Data accessibility statement
There were no original data used in this paper.
Footnotes
Using an X% CI for both asserting H0 and rejecting H0 means conclusions follow from a simple rule: Is the X% CI inside or outside the null region? However, from the perspective of Type I error rates, a 90% CI involves a familywise error rate of 5% for the two tests that allow the assertion of equivalence; and of 10% for the one test that allows the assertion of superiority. The leniency of the latter might be thought of as a good tradeoff for testing against a minimally interesting effect size rather than against 0.
In terms of the frequentist properties of such a rule, the rate of falsely asserting equivalence will not be higher than that achieved when the joint H0 interval and grey interval are treated as the equivalence region in equivalence testing. Likewise, the rate of falsely asserting non-equivalence will not be higher than that achieved when the H0 interval is treated as the equivalence region.
Note that the smaller the raw regression slope, the smaller the difference in muscle activations that corresponds to a difference of 0.3 Likert units in ratings. Thus, the more participants would be needed to provide a severe test of a theory predicting a difference in happiness between approaches (see below).

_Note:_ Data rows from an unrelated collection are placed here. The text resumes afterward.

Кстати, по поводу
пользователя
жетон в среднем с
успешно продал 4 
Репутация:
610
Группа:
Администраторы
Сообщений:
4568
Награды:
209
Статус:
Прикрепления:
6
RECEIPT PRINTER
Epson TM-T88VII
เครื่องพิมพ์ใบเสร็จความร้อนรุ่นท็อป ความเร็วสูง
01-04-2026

Ensuring a severe test motivates researchers to use predictors that correlate highly with the variable they are calibrating against.
The authors conducted additional tests, including some tests conducted pre- and post- training where they were interested in whether there was a greater change in test performance for the high variability than low variability condition (i.e an interaction between test-session and learning condition). Using a similar logic, they informed the estimate of H1 for this interaction based on the main effect of test-session, finding generally similar results.

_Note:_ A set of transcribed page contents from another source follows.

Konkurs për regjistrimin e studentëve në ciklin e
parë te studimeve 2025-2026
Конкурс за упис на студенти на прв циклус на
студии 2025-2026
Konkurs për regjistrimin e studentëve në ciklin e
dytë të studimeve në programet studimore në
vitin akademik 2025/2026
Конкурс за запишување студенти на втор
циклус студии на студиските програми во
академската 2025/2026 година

See https://psyarxiv.com/yc7s5/ version 2 for the same example worked out with real data
Regression assumes there is no measurement error in the predictor, as mentioned before; if the reliability of the predictor is known, a Bayesian correction can be determined (see Malejka et al., 2021).

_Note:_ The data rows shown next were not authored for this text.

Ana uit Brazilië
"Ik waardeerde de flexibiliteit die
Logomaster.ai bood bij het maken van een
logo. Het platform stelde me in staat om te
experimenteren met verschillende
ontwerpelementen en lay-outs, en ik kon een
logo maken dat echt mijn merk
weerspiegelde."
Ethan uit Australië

In this case, the theory predicts equivalence, and a severe test would need to readily find evidence for H1 if H1 were true. This requirement motivates using an expectancy rating with a strong relation to pain (cf. footnote 2: Calibration is the other way round, but so is whether the theory predicts H0 or H1). The greater the slope, the smaller the expectation corresponding to a given amount of pain reduction, and hence the smaller the scale factor of the half-normal distribution used for modeling H1. When the scale factor is infinite, there will be infinite evidence for H0. As the scale factor comes down to the magnitude of the standard error, the evidence for H1 increases for any actual difference bigger than the standard error.